▶ **Activity 1**
From the court opinion, reproduce word for word the part starting with "It is provided in Section 37-248" and going on through "S.E. (2d) 250.".
▶ **Activity 2**
According to the court opinion, in whose name may the penalty under Section 37-248 be recovered?

▶ **Passage provided**
────────────────

The demurrer came on to be heard before the Honorable Robert W. Hayes, Presiding Judge, and on February 9, 1971, he issued an order sustaining the demurrer and holding the subrogation endorsement invalid because it was not properly countersigned by a local authorized agent pursuant to Section 37-247 of the Code. In this appeal it is asserted that the trial judge was in error in so holding.

*581 It is provided in Section 37-247 of the Code as follows:

"All business done in this State by insurance companies doing the business of insurance as defined in this Title shall be transacted by their regularly authorized agents residing in this State or through applications of such agents, and all policies, except life insurance policies, so issued must be personally countersigned by such agents. * * *"

It is provided in Section 37-248 of the Code that any insurance company willfully violating or failing to observe and comply with any of the provisions of Section 37-247 shall be subject to and liable to pay a penalty for each violation thereof. The penalty so imposed is not for the benefit of private individuals and may, according to the express terms of the Statute, be recovered in an action brought in the name of the State. Taggart v. Home Finance Group, Inc., 239 S.C. 345, 123 S.E. (2d) 250.

────────────────

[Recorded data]

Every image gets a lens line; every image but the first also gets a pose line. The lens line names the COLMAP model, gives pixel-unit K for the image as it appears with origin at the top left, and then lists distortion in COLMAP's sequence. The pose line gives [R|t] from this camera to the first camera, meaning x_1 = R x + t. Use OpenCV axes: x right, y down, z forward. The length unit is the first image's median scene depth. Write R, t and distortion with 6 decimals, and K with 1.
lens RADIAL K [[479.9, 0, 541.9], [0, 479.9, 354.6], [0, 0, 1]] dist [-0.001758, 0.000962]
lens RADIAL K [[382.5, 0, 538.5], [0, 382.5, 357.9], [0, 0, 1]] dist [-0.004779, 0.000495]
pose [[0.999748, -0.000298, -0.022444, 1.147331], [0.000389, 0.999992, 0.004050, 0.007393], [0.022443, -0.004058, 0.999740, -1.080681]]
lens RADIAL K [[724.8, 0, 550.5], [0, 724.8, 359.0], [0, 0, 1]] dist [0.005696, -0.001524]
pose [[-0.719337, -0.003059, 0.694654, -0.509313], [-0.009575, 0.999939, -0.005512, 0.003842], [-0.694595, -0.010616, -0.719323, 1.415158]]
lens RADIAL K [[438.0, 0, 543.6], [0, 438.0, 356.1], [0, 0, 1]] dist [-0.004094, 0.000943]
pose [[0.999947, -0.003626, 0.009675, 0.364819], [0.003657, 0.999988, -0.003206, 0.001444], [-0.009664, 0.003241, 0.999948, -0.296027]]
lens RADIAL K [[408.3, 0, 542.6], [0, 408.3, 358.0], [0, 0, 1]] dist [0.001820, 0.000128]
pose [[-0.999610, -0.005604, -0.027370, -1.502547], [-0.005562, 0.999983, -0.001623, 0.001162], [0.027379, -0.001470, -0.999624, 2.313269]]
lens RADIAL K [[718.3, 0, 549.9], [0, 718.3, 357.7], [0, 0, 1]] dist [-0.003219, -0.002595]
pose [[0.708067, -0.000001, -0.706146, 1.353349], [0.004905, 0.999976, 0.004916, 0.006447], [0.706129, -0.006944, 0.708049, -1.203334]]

────────────────

▶ **Response 1**
It is provided in Section 37-248 of the Code that any insurance company willfully violating or failing to observe and comply with any of the provisions of Section 37-247 shall be subject to and liable to pay a penalty for each violation thereof. The penalty so imposed is not for the benefit of private individuals and may, according to the express terms of the Statute, be recovered in an action brought in the name of the State. Taggart v. Home Finance Group, Inc., 239 S.C. 345, 123 S.E. (2d) 250.

▶ **Response 2**
In the name of the State.